◆ Task statement ◆
Within the entries below, output exactly the lines between the line containing "- Are you looking" and the line containing "곽덕훈, 정재화 <br/>", inclusive, and omit any picture.

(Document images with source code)
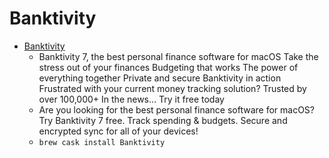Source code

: # Banktivity
- [Banktivity](https://www.iggsoftware.com/banktivity/)
  -  Banktivity 7, the best personal finance software for macOS Take the stress out of your finances Budgeting that works The power of everything together Private and secure Banktivity in action Frustrated with your current money tracking solution? Trusted by over 100,000+ In the news… Try it free today
  - Are you looking for the best personal finance software for macOS? Try Banktivity 7 free. Track spending & budgets. Secure and encrypted sync for all of your devices!
  - `brew cask install Banktivity`
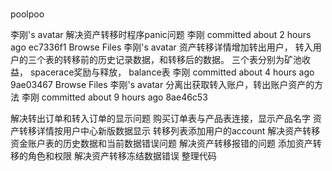 # 

poolpoo


李刚's avatar
解决资产转移时程序panic问题
李刚 committed about 2 hours ago
ec7336f1  Browse Files
李刚's avatar
资产转移详情增加转出用户， 转入用户的三个表的转移前的历史记录数据，和转移后的数据。 三个表分别为矿池收益， spacerace奖励与释放， balance表
李刚 committed about 4 hours ago
9ae03467  Browse Files
李刚's avatar
分离出获取转入账户，转出账户资产的方法
李刚 committed about 9 hours ago
8ae46c53



解决转出订单和转入订单的显示问题
购买订单表与产品表连接，显示产品名字
资产转移详情按用户中心新版数据显示
转移列表添加用户的account
解决资产转移资金账户表的历史数据和当前数据错误问题
解决资产转移报错的问题
添加资产转移的角色和权限
解决资产转移冻结数据错误
整理代码


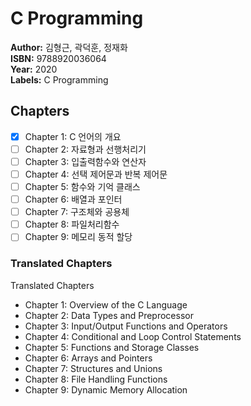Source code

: # C Programming

**Author:** 김형근, 곽덕훈, 정재화 <br/>
**ISBN:** 9788920036064 <br/>
**Year:** 2020 <br/>
**Labels:** C Programming

## Chapters
- [x] Chapter 1: C 언어의 개요
- [ ] Chapter 2: 자료형과 선행처리기
- [ ] Chapter 3: 입출력함수와 연산자
- [ ] Chapter 4: 선택 제어문과 반복 제어문
- [ ] Chapter 5: 함수와 기억 클래스
- [ ] Chapter 6: 배열과 포인터
- [ ] Chapter 7: 구조체와 공용체
- [ ] Chapter 8: 파일처리함수
- [ ] Chapter 9: 메모리 동적 할당

### Translated Chapters
Translated Chapters
- Chapter 1: Overview of the C Language
- Chapter 2: Data Types and Preprocessor
- Chapter 3: Input/Output Functions and Operators
- Chapter 4: Conditional and Loop Control Statements
- Chapter 5: Functions and Storage Classes
- Chapter 6: Arrays and Pointers
- Chapter 7: Structures and Unions
- Chapter 8: File Handling Functions
- Chapter 9: Dynamic Memory Allocation

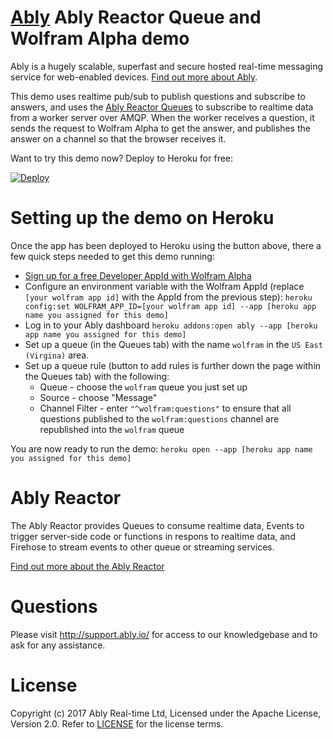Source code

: # [Ably](https://www.ably.io) Ably Reactor Queue and Wolfram Alpha demo

Ably is a hugely scalable, superfast and secure hosted real-time messaging service for web-enabled devices. [Find out more about Ably](https://www.ably.io).

This demo uses realtime pub/sub to publish questions and subscribe to answers, and uses the [Ably Reactor Queues](https://www.ably.io/reactor) to subscribe to realtime data from a worker server over AMQP. When the worker receives a question, it sends the request to Wolfram Alpha to get the answer, and publishes the answer on a channel so that the browser receives it.

Want to try this demo now? Deploy to Heroku for free:

[![Deploy](https://www.herokucdn.com/deploy/button.svg)](https://heroku.com/deploy?template=https://github.com/ably/tutorials/tree/queue-wolfram-alpha-nodejs)

# Setting up the demo on Heroku

Once the app has been deployed to Heroku using the button above, there a few quick steps needed to get this demo running:

* [Sign up for a free Developer AppId with Wolfram Alpha](http://developer.wolframalpha.com/)
* Configure an environment variable with the Wolfram AppId (replace `[your wolfram app id]` with the AppId from the previous step): `heroku config:set WOLFRAM_APP_ID=[your wolfram app id] --app [heroku app name you assigned for this demo]`
* Log in to your Ably dashboard `heroku addons:open ably --app [heroku app name you assigned for this demo]`
* Set up a queue (in the Queues tab) with the name `wolfram` in the `US East (Virgina)` area.
* Set up a queue rule (button to add rules is further down the page within the Queues tab) with the following:
  * Queue - choose the `wolfram` queue you just set up
  * Source - choose "Message"
  * Channel Filter - enter `"^wolfram:questions"` to ensure that all questions published to the `wolfram:questions` channel are republished into the `wolfram` queue

You are now ready to run the demo: `heroku open --app [heroku app name you assigned for this demo]`

# Ably Reactor

The Ably Reactor provides Queues to consume realtime data, Events to trigger server-side code or functions in respons to realtime data, and Firehose to stream events to other queue or streaming services.

[Find out more about the Ably Reactor](https://www.ably.io/reactor)

# Questions

Please visit http://support.ably.io/ for access to our knowledgebase and to ask for any assistance.

# License

Copyright (c) 2017 Ably Real-time Ltd, Licensed under the Apache License, Version 2.0. Refer to [LICENSE](./LICENSE) for the license terms.
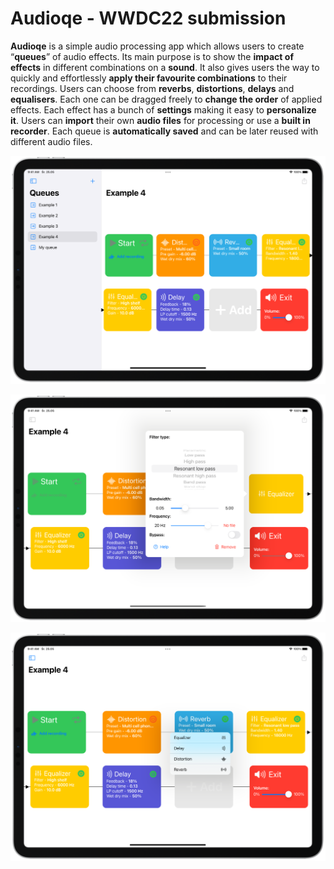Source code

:# Audioqe - WWDC22 submission

**Audioqe** is a simple audio processing app which allows users to create “**queues**” of audio effects. Its main purpose is to show the **impact of effects** in different combinations on a **sound**. It also gives users the way to quickly and effortlessly **apply their favourite combinations** to their recordings. Users can choose from **reverbs**, **distortions**, **delays** and **equalisers**. Each one can be dragged freely to **change the order** of applied effects. Each effect has a bunch of **settings** making it easy to **personalize it**. Users can **import** their own **audio files** for processing or use a **built in recorder**. Each queue is **automatically saved** and can be later reused with different audio files.

<p align="center">
    <img src="Screenshots/Audioqe1.png">
</p>

<p align="center">
    <img src="Screenshots/Audioqe2.png">
</p>

<p align="center">
    <img src="Screenshots/Audioqe3.png">
</p>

◆ Problem solution ◆
  - Are you looking for the best personal finance software for macOS? Try Banktivity 7 free. Track spending & budgets. Secure and encrypted sync for all of your devices!
  - `brew cask install Banktivity`
 # 

poolpoo


李刚's avatar
解决资产转移时程序panic问题
李刚 committed about 2 hours ago
ec7336f1  Browse Files
李刚's avatar
资产转移详情增加转出用户， 转入用户的三个表的转移前的历史记录数据，和转移后的数据。 三个表分别为矿池收益， spacerace奖励与释放， balance表
李刚 committed about 4 hours ago
9ae03467  Browse Files
李刚's avatar
分离出获取转入账户，转出账户资产的方法
李刚 committed about 9 hours ago
8ae46c53



解决转出订单和转入订单的显示问题
购买订单表与产品表连接，显示产品名字
资产转移详情按用户中心新版数据显示
转移列表添加用户的account
解决资产转移资金账户表的历史数据和当前数据错误问题
解决资产转移报错的问题
添加资产转移的角色和权限
解决资产转移冻结数据错误
整理代码


Source code

: # C Programming

**Author:** 김형근, 곽덕훈, 정재화 <br/>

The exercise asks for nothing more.